The squat is one of the best exercises you can add to your fitness routine, no matter what your goals are, and no matter how much experience in the gym you actually have.
Squats engage a wide range of muscles (including your quads and glutes, thighs, calves and hamstrings, but they also work on your abdominals, obliques and upper back), and this is precisely what makes them a staple in any exercise routine. They not only work on your strength, but they also contribute to overall stability.
However, as with any exercise, injuries are common with squats, so let’s explore the most common ones and how to prevent them:
Knee pain is the most common injury caused by improper squatsand poor squat patterns.
Depending on where the pain is located, you could suffer from jumper’s knee, runner’s knee, patellar tendinitis, or any number of other knee injuries and strains.
All of these knee problems are caused by the increased stress on your knee joints and tendons that come from poor squat mechanics.
Lower back pain
Because we as a society tend to spend too much time sitting (and often improperly), our backs and cores are not as strong as they should be.
When squatting, the lower back can be injured and the muscles pulled rather easily, especially if they are not used to the strain.
The thing with squats is that the lower you go, the more strain there is on your lower back (and knees), and you might actually be doing more harm than good.
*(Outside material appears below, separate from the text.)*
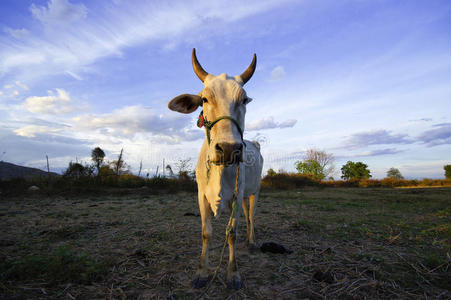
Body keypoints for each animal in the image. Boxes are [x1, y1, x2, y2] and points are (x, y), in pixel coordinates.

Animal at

Instead of bringing your glutes all the way to the floor, try to do a 90 degree squat, where your things are parallel to the floor, as opposed to going all the way down.
Our hips also suffer from prolonged sitting, and as they are majorly involved in the squat, they tend to suffer too.
If your hip muscles are limited in mobility, chances are you will feel pain or tightness when squatting.
The most common type of hip pain you can experience is hip bursitis, which is essentially an inflammation of the hip muscles, and can cause tenderness to the touch, and even make walking difficult.
If your ankles are not mobile enough, your hips might also suffer during a squat, due to extensive hip flexor strain.
Plantar Fasciitis occurs most often in the heel, but can also travel up the arch of the foot. It manifests itself as a sharp pain in the heel early in the morning or after sitting, and can reduce your comfort while walking.
If you put too much stress on your feet while squatting, you are likely to cause yourself an injury.
Remedies, treatments, and how to avoid injury
All of these injuries are common and most often treatable with simple rest. However, if you want to prevent them from happening again, you need to work on your squat form, and make sure you are executing each rep properly.
You can start by practicing motion mechanics and proper squat technique on a v squat machine, allowing your body to get to know the movements better, thus preventing further injury. Make sure you don’t add too much weight too soon, and focus on form rather than the pounds.
If your pain worsens, prevents you from functioning properly, or if you feel you require medical attention, visit your doctor as soon as possible. While these injuries tend to be mild, they can cause further complications if left untreated, so if you are not getting better on your own, make sure to seek medical attention.